Stanotte, sul lungomare di via Napoli e sul ponte di largo Matteotti, sono comparsi due striscioni con la scritta “Combatti il lavoro nero. Combatti il Padrone”.

A firmarli e a rivendicarne l’affissione sono stati gli attivisti dello Sportello contro lavoro nero e sfruttamento dell’Acciaieria Flegrea.

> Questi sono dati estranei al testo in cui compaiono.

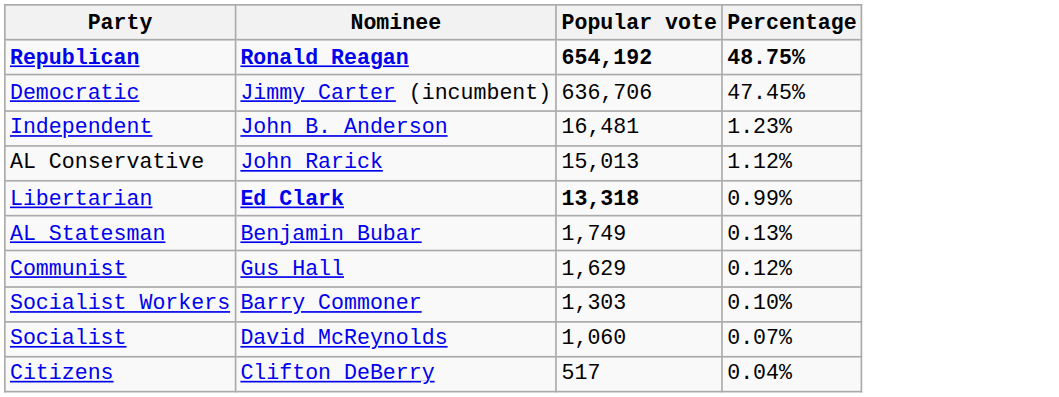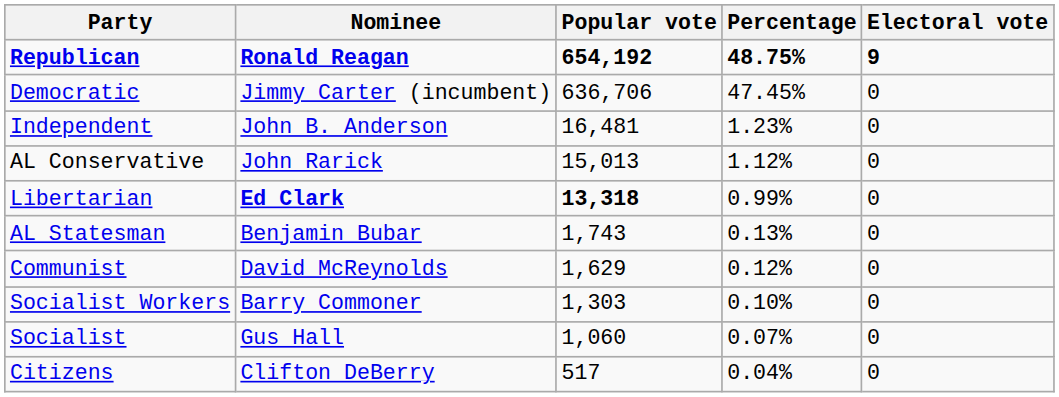+ column: Electoral vote | 9 | 0 | 0 | 0 | 0 | 0 | 0 | 0 | 0 | 0
AL Statesman | Popular vote: 1,749 -> 1,743
Communist | Nominee: Gus Hall -> David McReynolds
Socialist | Nominee: David McReynolds -> Gus Hall
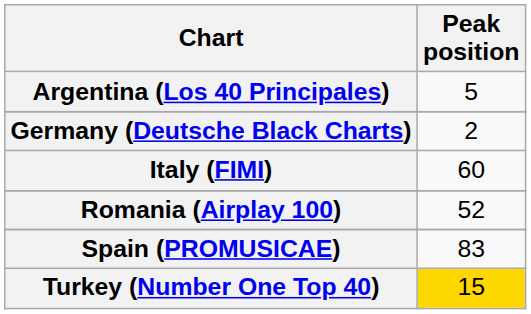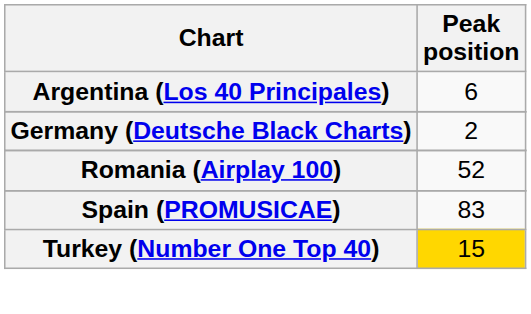Argentina (Los 40 Principales) | Peak position: 5 -> 6
- row: Italy (FIMI) | 60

Lo striscione affisso sul ponte di accesso al rione Terra

“Siamo stanche e stanchi di dover accettare lavoro sottopagati, con orari frustranti, senza diritti e con paghe da fame – si legge in una nota diramata alla stampa dai promotori dell’iniziativa – Nei locali della movida dei nostri quartieri si lavora così, 12 ore al giorno per paghe da 30 euro. Ci stiamo organizzando, con lo sportello contro lavoro nero e sfruttamento dell’Acciaieria Flegrea, e abbiamo già recuperato migliaia di euro da padroni che truffano sul nostro sudore. Organizziamoci per combattere il ricatto della nostra vita. Contro ogni forma di sfruttamento, mai più lavoro nero!”.

Nelle scorse settimane, proprio i locali del lungomare puteolano sono stati oggetto di un’intensa attività di controllo da parte dell’Ispettorato del Lavoro e della Guardia di Finanza.

Verifiche che, purtroppo, in molti casi hanno sortito esiti sconfortanti.